Melanie noticed a big difference in how people treated her when she was wearing makeup.

“A lot of teachers and administrators came up to me, just to talk,” Melanie said. “I’m not saying I’m normally unapproachable,” but it seemed they approached her more than they usually do, and “the makeup might have had something to do with it.”

Jenna Schlosser, a sophomore at Wilson High School, said that she had started getting closer with more popular girls in the weeks prior to the experiment, but said, “once I stopped, I obviously stopped getting comments on my makeup ... and they started ignoring me if I smiled at them in the hallways.” The girls, she said, were much friendlier after she switched back to wearing makeup.

Being a cheerleader, Jenna skipped makeup during a football game. “I felt like everyone was overlooking me,” she said.

Another NeXt correspondent, Elyse Cinquino, 15, a sophomore at Kenmore East High School, and Sara Coykendall, a sophomore at Lewiston-Porter High School, were the only ones who didn’t perceive any major differences in people’s reactions toward them.

“Other than one person asking me why I wasn’t wearing makeup on the first day of the experiment, there was no change ... I was expecting that there would be some sort of difference, but there wasn’t,” Sara said.

“I may not have received feedback similar to what the others got because I don’t wear a lot of makeup, and it’s very natural,” Elyse said. “I think I’ll end up wearing makeup less than before ... if anything, I think my self-confidence has increased.”

None of the girls mentioned anything about boys’ reactions. So does such a staggering statistic have anything to do with sexism?

“I think that these reactions are sexist because people believe that girls should always be wearing makeup and that they only look good with makeup on,” Jenna said.

“I think that those are stereotypes that are true with many people, but not everyone thinks that way, even though I could understand how they could,” said Troy Dickenson, a sophomore at Wilson High School, reacting to Jenna’s comment. “I think that the real problem is that girls don’t think of themselves as pretty without having makeup on, not as much because of a guy’s reaction.”

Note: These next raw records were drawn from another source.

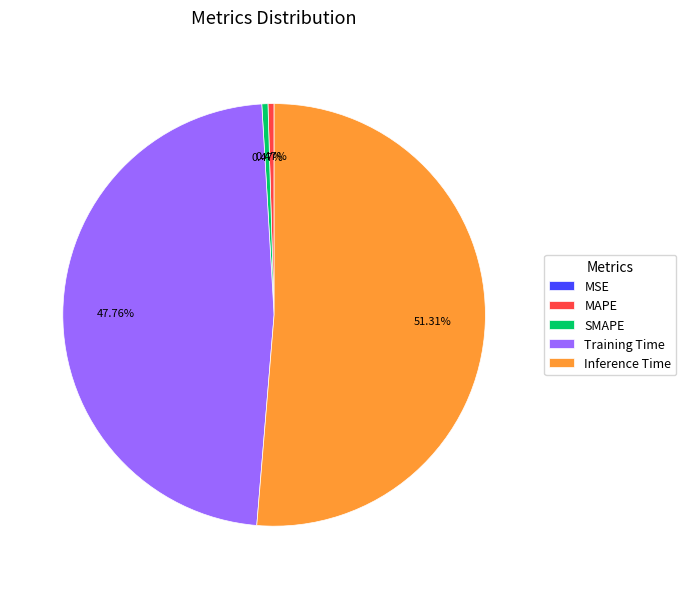

Between SMAPE and Inference Time, which is larger?

Inference Time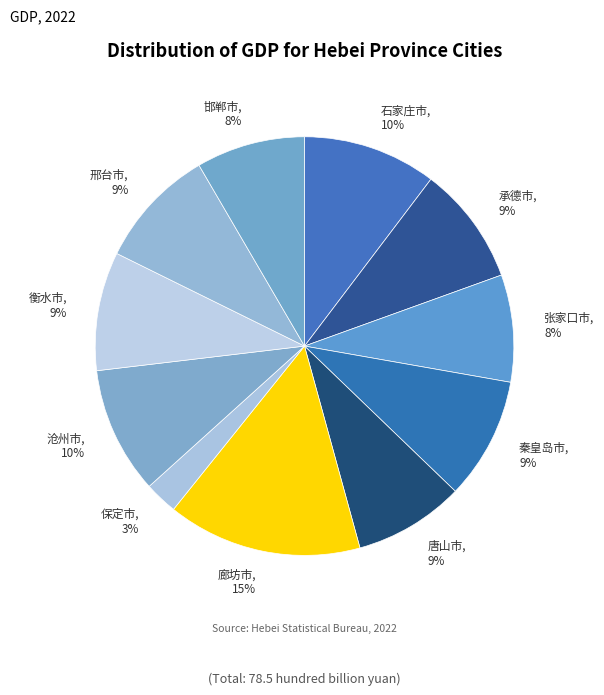

How many segments does this pie chart have?

11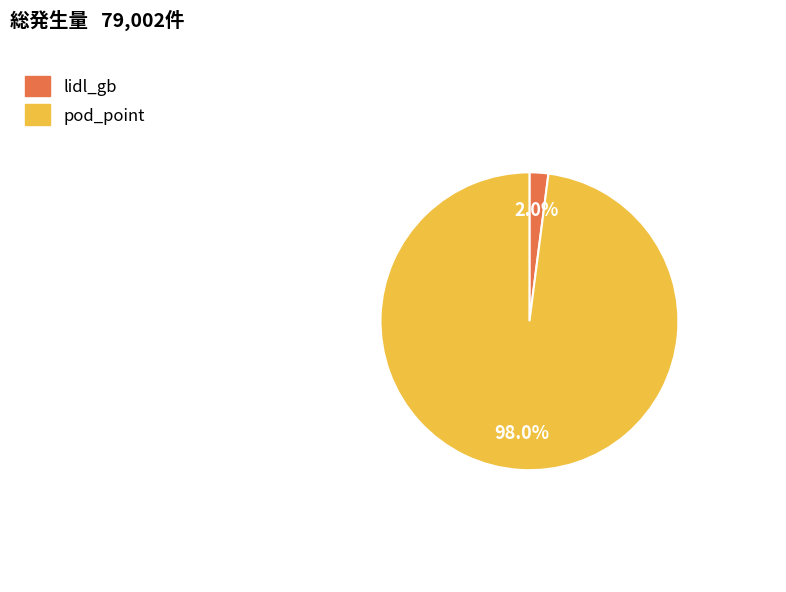

How many slices are in this pie chart?

2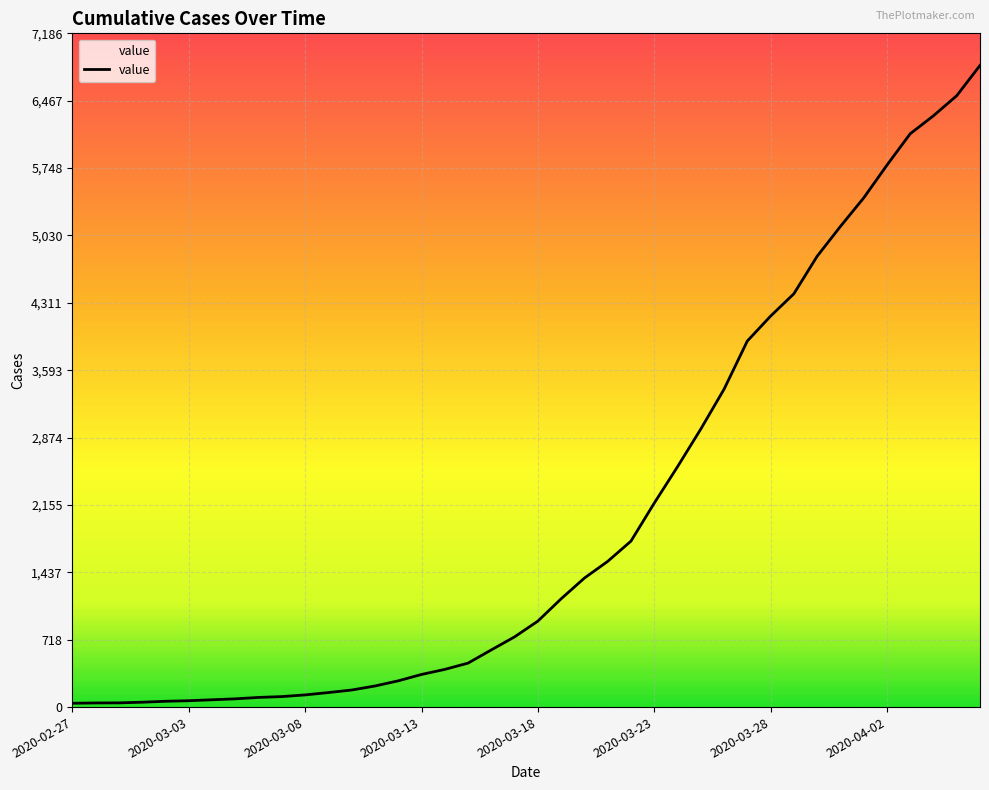

What is the sum of all values?

81521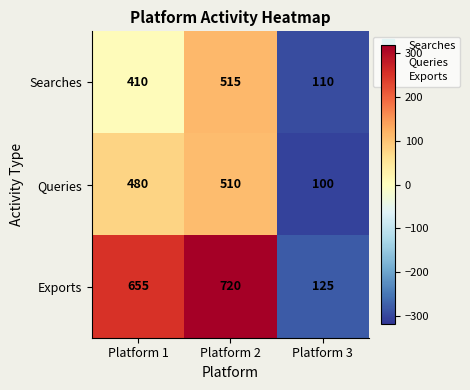

What is the difference between the highest and lowest values at Platform 2?

210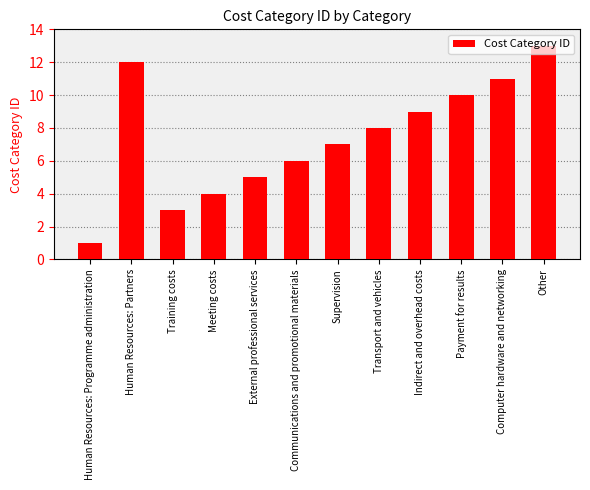

What is the smallest value displayed?

1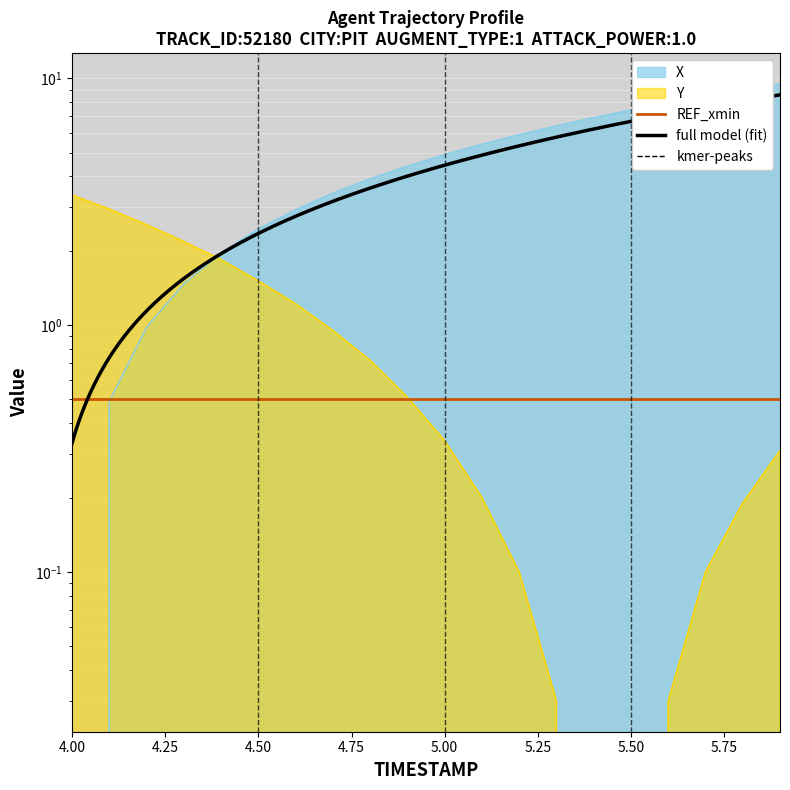

What is the difference between the maximum and minimum values in the Y series?

3.4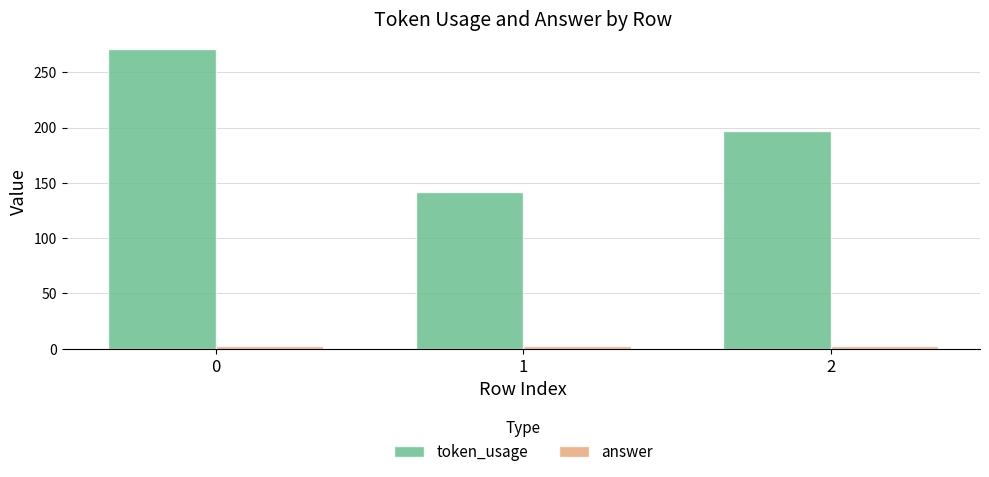

Reading right to left, list all the values displayed in this chart.

token_usage: 197	142	271
answer: 3	3	3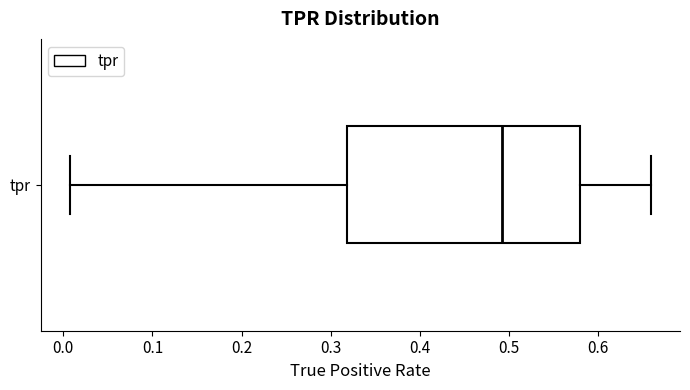

Read this box plot against the x-axis: the position of the median line, the range covered by the box, and the ends of both whiskers. The values are not printed on the chart, so give them approximately, as read against the axis.

median 0.49, box 0.32 to 0.58, whiskers 0.01 to 0.66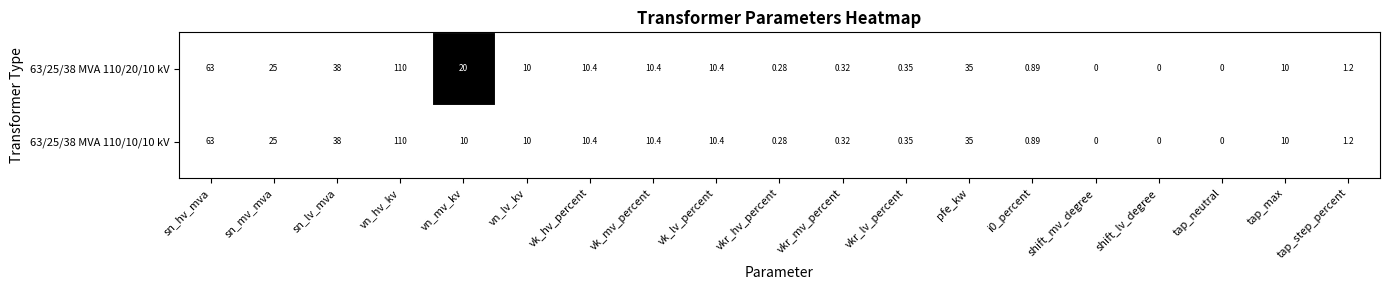

Which series has the largest total across all categories?

63/25/38 MVA 110/20/10 kV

“I don’t really think makeup has that big of an influence on it, but I think it’s the equivalent of a suit,” said Bryan Bedolla, also a sophomore at Wilson High School.

Alyssa agreed with Troy, and mentioned that her “business teacher said that most advertisements for makeup make women feel inferior so they’ll buy it and go for a ‘natural’ look, even though they’re putting $12 worth of makeup on their faces.”

For me, the purpose of makeup “is to enhance your features, not cover up things or make you look prettier,” Elyse said.

“Parents need to set an age for when their daughters wear makeup, and they need to show them how to put it on,” Alyssa said. “The girls all agreed that the earliest age should be 13.

“I still believe that girls and women should be able to be confident with their natural selves. Society ... puts a huge emphasis on appearance, and I feel that that is wrong. Makeup shouldn’t be used for popularity, it should be used for confidence and self-positivity,” Alyssa added.

“I know that people, especially the ones who know me the most and are closest to me, treat me the way they do because of who I am, not because of how I look or if I wear makeup or not,” Sara said.

So will Melanie, the sole non-makeup-wearer continue to wear makeup? She said that she was glad to have learned how to put it on, as it “took about a week of practice to get down a look I like, and I now know for future reference how to do it. I’ll probably wear makeup on some days, but I definitely don’t want to wear it every day.”

“The most important thing to remember is that people should know you for you, not your makeup,” Sara said.

“My advice to other teenage girls would be to try out what you like,” Melanie said. “If makeup gives you confidence, then by all means wear it. However, it’s also important to be yourself. Makeup can skew people’s vision of you, and I think that it’s just as important to be confident ... without makeup, but if you wear makeup all the time that might be harder to achieve.”

Anna Kane is a sophomore at Wilson High School.